Each year, high school robotics teams have only six weeks to build a robot that can compete in a game designed by FIRST, an organization focused on encouraging children to pursue coursework and careers in STEM (science, technology, engineering, and mathematics) through robotics.

This is an incredible opportunity for the children fortunate enough to have school robotics teams. I was one of them. Throughout high school, my classmates and I were able to engage with science and technology with the guidance of full-time engineers that volunteered their nights and weekends to help high school students learn how to build a robot. This led many of my peers into STEM fields, a pathway they may not have pursued had they not been exposed early on.

But what about the students who attend schools without robotics teams? Or the students who attend schools where challenging STEM coursework isn’t even offered?

That is the reality at many U.S. schools serving low-income students and students of color. Despite increases in course access, schools serving high proportions of low-income students and students of color are still less likely to offer the advanced coursework that prepares students for college — let alone a career in the STEM fields. And even in schools where advanced courses are offered, high-achieving Black and Latino students are less likely than their White peers to be enrolled in rigorous STEM-oriented classes like Advanced Placement math and high-level sciences.

Not surprisingly, these inequities in schools persist into the workforce.

Currently, 70 percent of STEM positions in America are filled by White people; Black and Latino individuals each only represent 6 percent of the STEM employment force.

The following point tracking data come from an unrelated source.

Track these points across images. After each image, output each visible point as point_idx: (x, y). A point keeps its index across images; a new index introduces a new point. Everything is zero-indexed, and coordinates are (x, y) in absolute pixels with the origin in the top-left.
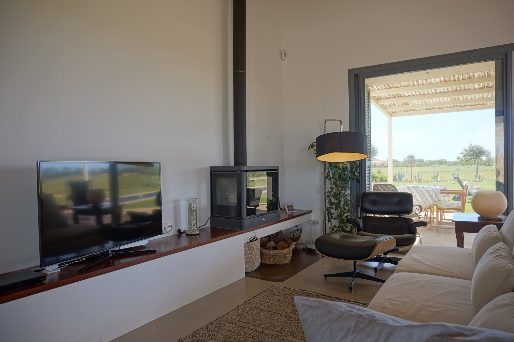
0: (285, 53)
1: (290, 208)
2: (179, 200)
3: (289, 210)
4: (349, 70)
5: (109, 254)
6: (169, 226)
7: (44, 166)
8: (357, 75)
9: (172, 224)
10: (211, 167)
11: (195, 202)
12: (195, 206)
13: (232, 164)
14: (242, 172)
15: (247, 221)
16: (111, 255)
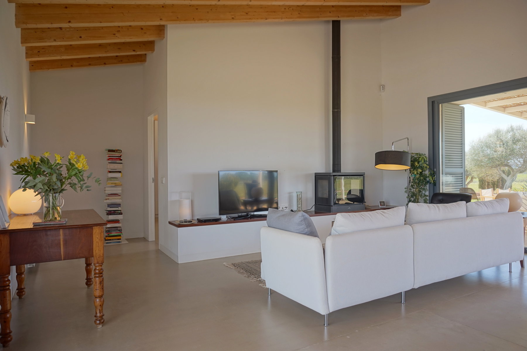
0: (383, 87)
1: (382, 204)
2: (292, 193)
3: (381, 205)
4: (428, 98)
5: (248, 215)
6: (285, 207)
7: (221, 173)
8: (433, 102)
9: (287, 205)
10: (315, 173)
11: (301, 194)
12: (301, 196)
13: (331, 171)
14: (331, 177)
15: (334, 208)
16: (249, 216)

And just a quarter of all people in the STEM field are women. Do these numbers sound like the outcomes of an equitable system?

No. But they are outcomes of our own making. And it doesn’t have to be this way.

Student survey data from the NAEP assessment make clear that Black and Latino students are just as likely as their White peers to enjoy science and math in fourth grade. Schools and districts can harness that early enthusiasm and provide high-level science opportunities both inside and outside the classroom to give students exposure to STEM opportunities and the tools they will need to pursue and succeed in careers in those fields.

In today’s increasingly connected, wired, and high-tech world, our young people — all of them — are primed to access, excel, and thrive in STEM fields. When schools don’t provide the exposure or the opportunities — to all students, regardless of race or income or educational background — how many enthusiastic children are dismissed from the STEM field without even giving them a chance to try? And how many future engineers, groundbreaking scientists, thrilling mathematicians, and brilliant coders are we losing in the process?

It seems that it’s not the students — but adults — that need reprogramming if we want to right these long-standing inequitable patterns in STEM exposure and achievement. And it starts in our schools.